È necessario prediligere metodi di estrazione dei principi attivi dalle piante dove i rapporti tra pianta ed estratto siano significativi, per comprendere prediligere un rapporto di 4 kg di pianta che danno 1 kg di estratto piuttosto che 2 kg di pianta che danno un 1 kg di estratto; scegliere gli estratti che hanno un solvente naturale; produrre il cosmetico rispettando i tempi di raffreddamento per inserire i principi attivi al fine di non renderli inefficaci per le alte temperature.
Altra cosa che rende il cosmetico “Green” è che il suo packaging, primario e secondario, sia tutto riciclabile e provenga da altro packaging riciclato.
Infine, secondo me, la cosa più importante: l’uso!!!
Un cosmetico “Green” deve essere efficacie e conforme a quanto dichiarato in etichetta. Per essere più chiaro uno shampoo ha nella sua definizione l’attività di detergere i capelli e il cuoio capelluto quindi per renderlo “Green” oltre alla sua biodegradabilità, obbligatoria nei limiti di legge, dovrebbe avere una formula ben bilanciata sia come sostanza attiva lavante sia come principi attivi.
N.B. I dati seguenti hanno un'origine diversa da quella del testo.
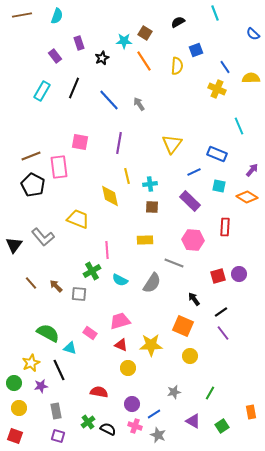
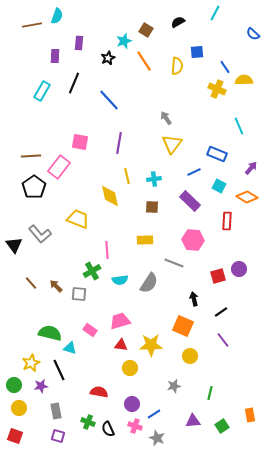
cyan line at (215, 13): rotated 49 degrees clockwise
brown line at (22, 15): moved 10 px right, 10 px down
brown square at (145, 33): moved 1 px right, 3 px up
cyan star at (124, 41): rotated 21 degrees counterclockwise
purple rectangle at (79, 43): rotated 24 degrees clockwise
blue square at (196, 50): moved 1 px right, 2 px down; rotated 16 degrees clockwise
purple rectangle at (55, 56): rotated 40 degrees clockwise
black star at (102, 58): moved 6 px right
yellow semicircle at (251, 78): moved 7 px left, 2 px down
black line at (74, 88): moved 5 px up
gray arrow at (139, 104): moved 27 px right, 14 px down
brown line at (31, 156): rotated 18 degrees clockwise
pink rectangle at (59, 167): rotated 45 degrees clockwise
purple arrow at (252, 170): moved 1 px left, 2 px up
cyan cross at (150, 184): moved 4 px right, 5 px up
black pentagon at (33, 185): moved 1 px right, 2 px down; rotated 10 degrees clockwise
cyan square at (219, 186): rotated 16 degrees clockwise
red rectangle at (225, 227): moved 2 px right, 6 px up
gray L-shape at (43, 237): moved 3 px left, 3 px up
black triangle at (14, 245): rotated 12 degrees counterclockwise
purple circle at (239, 274): moved 5 px up
cyan semicircle at (120, 280): rotated 35 degrees counterclockwise
gray semicircle at (152, 283): moved 3 px left
black arrow at (194, 299): rotated 24 degrees clockwise
green semicircle at (48, 333): moved 2 px right; rotated 15 degrees counterclockwise
pink rectangle at (90, 333): moved 3 px up
purple line at (223, 333): moved 7 px down
red triangle at (121, 345): rotated 16 degrees counterclockwise
yellow circle at (128, 368): moved 2 px right
green circle at (14, 383): moved 2 px down
gray star at (174, 392): moved 6 px up
green line at (210, 393): rotated 16 degrees counterclockwise
orange rectangle at (251, 412): moved 1 px left, 3 px down
purple triangle at (193, 421): rotated 35 degrees counterclockwise
green cross at (88, 422): rotated 32 degrees counterclockwise
black semicircle at (108, 429): rotated 140 degrees counterclockwise
gray star at (158, 435): moved 1 px left, 3 px down
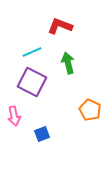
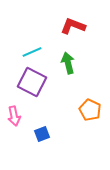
red L-shape: moved 13 px right
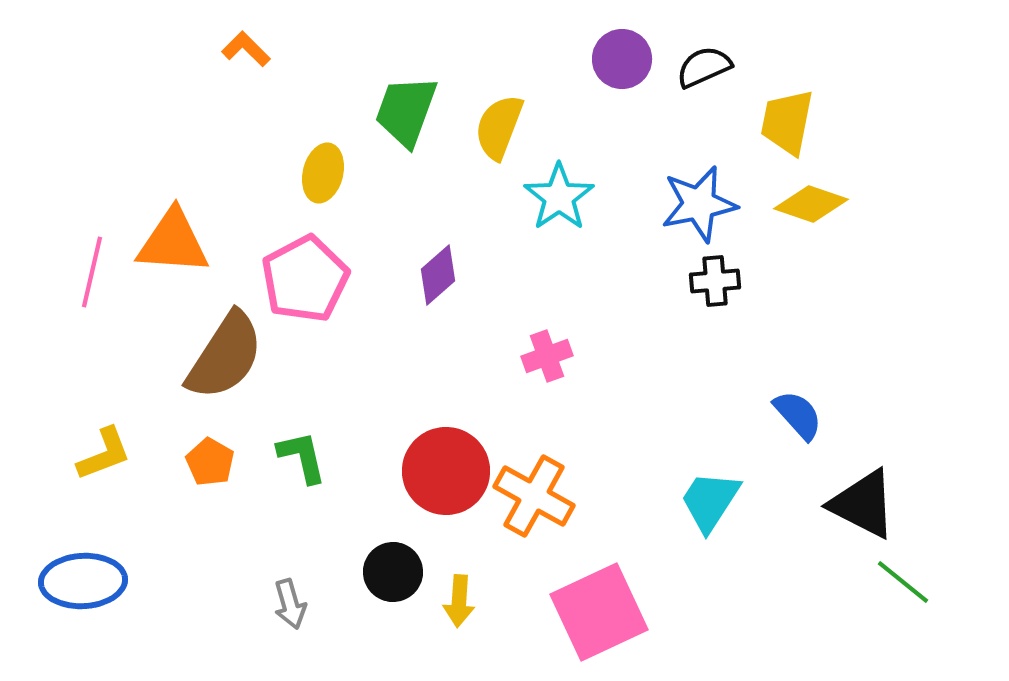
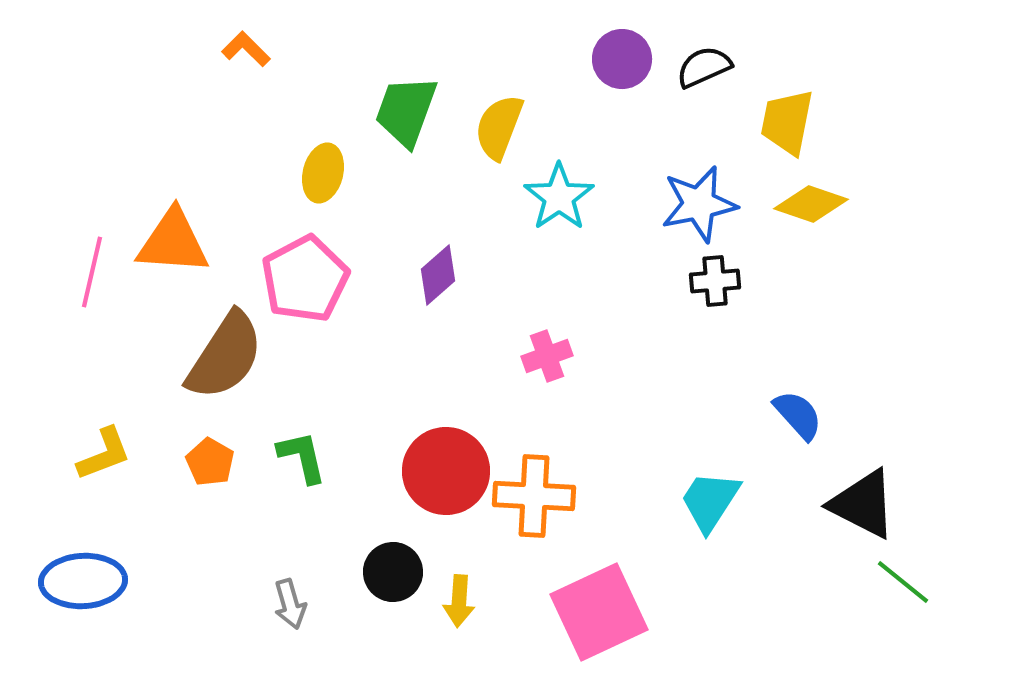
orange cross: rotated 26 degrees counterclockwise
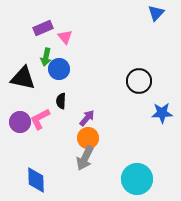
Qui entra in gioco la vera differenza tra i vari prodotti: la comunicazione al consumatore. Uno shampoo “Green” deve essere fatto una sola volta prendendoci il tempo necessario quindi bagnare i capelli, lavare con cura il cuoio capelluto massaggiando con i polpastrelli con leggeri movimenti circolari e poi lavare la lunghezza del capello. Non importa se occorrono cinque minuti in più, sono cinque minuti in più che dedichiamo a noi stessi, a quel “Rito” della pulizia di cui abbiamo parlato la scorsa volta. Possiamo avere quei cinque minuti in più per carezzarci la testa per toccarci i capelli provando delle sensazioni di benessere indotte dal l’uso del cosmetico.
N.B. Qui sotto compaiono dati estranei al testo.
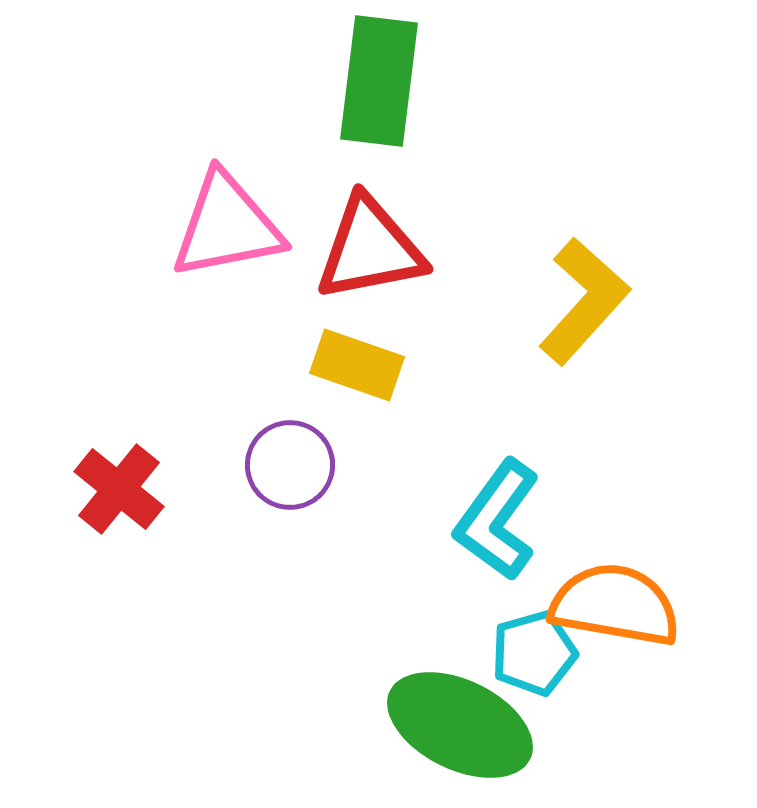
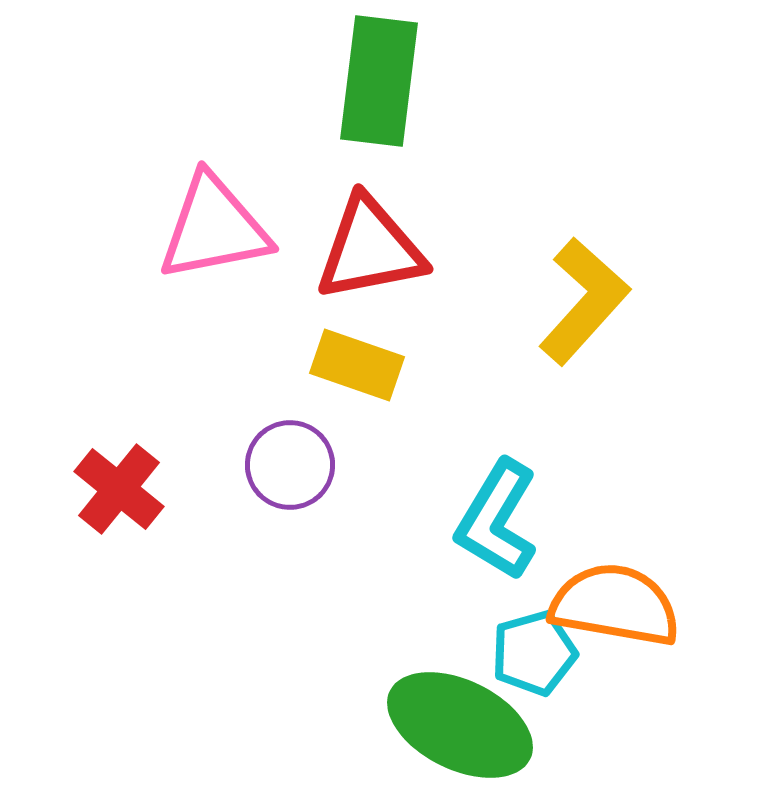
pink triangle: moved 13 px left, 2 px down
cyan L-shape: rotated 5 degrees counterclockwise
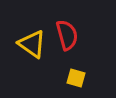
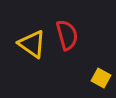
yellow square: moved 25 px right; rotated 12 degrees clockwise
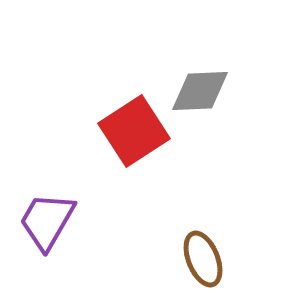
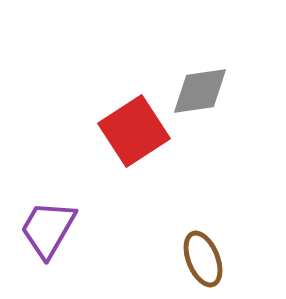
gray diamond: rotated 6 degrees counterclockwise
purple trapezoid: moved 1 px right, 8 px down
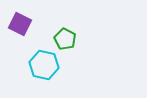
Malgrado anni di pubblicità che ci hanno fatto vedere teste piene di schiuma abbiamo sempre saputo che la schiuma non lava anzi se ne forma di più se non c’è più sporco da lavare. Il secondo passaggio è dannoso per tre motivi: il primo è che consumiamo prodotto per nulla e quindi lo dovremo riacquistare prima; il secondo e che il nostro cuoi capelluto essendo stato “sgrassato” troppo del suo mantello idrolipidico naturale produrrà più celermente e con più vigore il naturale grasso che lo protegge con la conseguenza di far sembrare prima i capelli sporchi; il terzo motivo e che per sciacquare la testa e i capelli dal secondo passaggio abbiamo immesso altri tensioattivi nei nostri sistemi di depurazione e abbiamo sprecato altri litri di acqua potabile.
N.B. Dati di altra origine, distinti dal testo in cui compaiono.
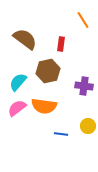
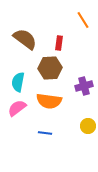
red rectangle: moved 2 px left, 1 px up
brown hexagon: moved 2 px right, 3 px up; rotated 10 degrees clockwise
cyan semicircle: rotated 30 degrees counterclockwise
purple cross: rotated 24 degrees counterclockwise
orange semicircle: moved 5 px right, 5 px up
blue line: moved 16 px left, 1 px up
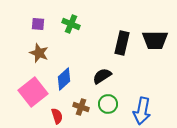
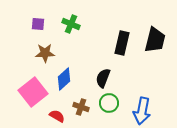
black trapezoid: rotated 76 degrees counterclockwise
brown star: moved 6 px right; rotated 24 degrees counterclockwise
black semicircle: moved 1 px right, 2 px down; rotated 36 degrees counterclockwise
green circle: moved 1 px right, 1 px up
red semicircle: rotated 42 degrees counterclockwise
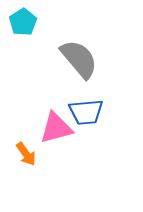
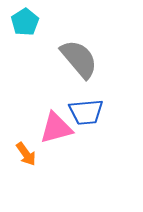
cyan pentagon: moved 2 px right
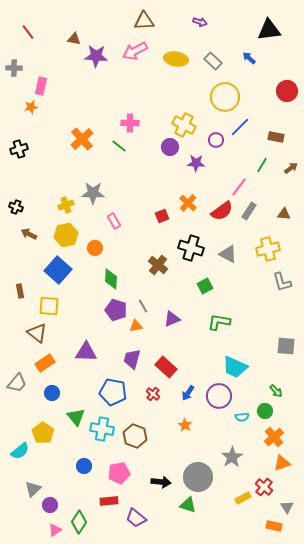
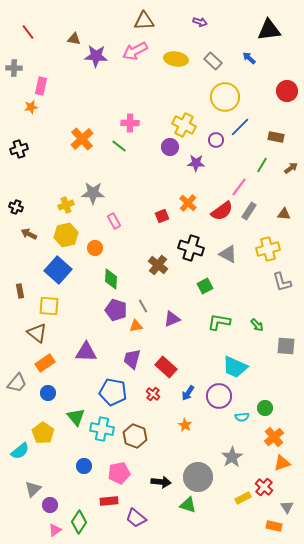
green arrow at (276, 391): moved 19 px left, 66 px up
blue circle at (52, 393): moved 4 px left
green circle at (265, 411): moved 3 px up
In conclusione, di quanto sopra un cosmetico “Green” oltre la sua accortezza formulativa, produttiva, di packaging deve comunicare chiaramente come essere usato per ottenere quei benefici di pulizia e di benessere nell’uso. Per quanto riguarda la bontà formulativa e/o produttiva il consumatore ha delegato il controllo a tutte le associazioni possibili e immaginabili tant’è che il packaging dei prodotti cosmetici è pieno di pittogrammi e/o icone di associazioni vegetal, bio, eco, vegan, Italy, no crudeltà sugli animali, eccetera, eccetera. Questo sicuramente aiuta il consumatore nella scelta del prodotto che viene effettuata secondo l’equazione che se c’è il simbolo della tale associazione allora mi fido ma questa è solo una parte del “Green” il resto lo deve fare il consumatore con l’uso consapevole.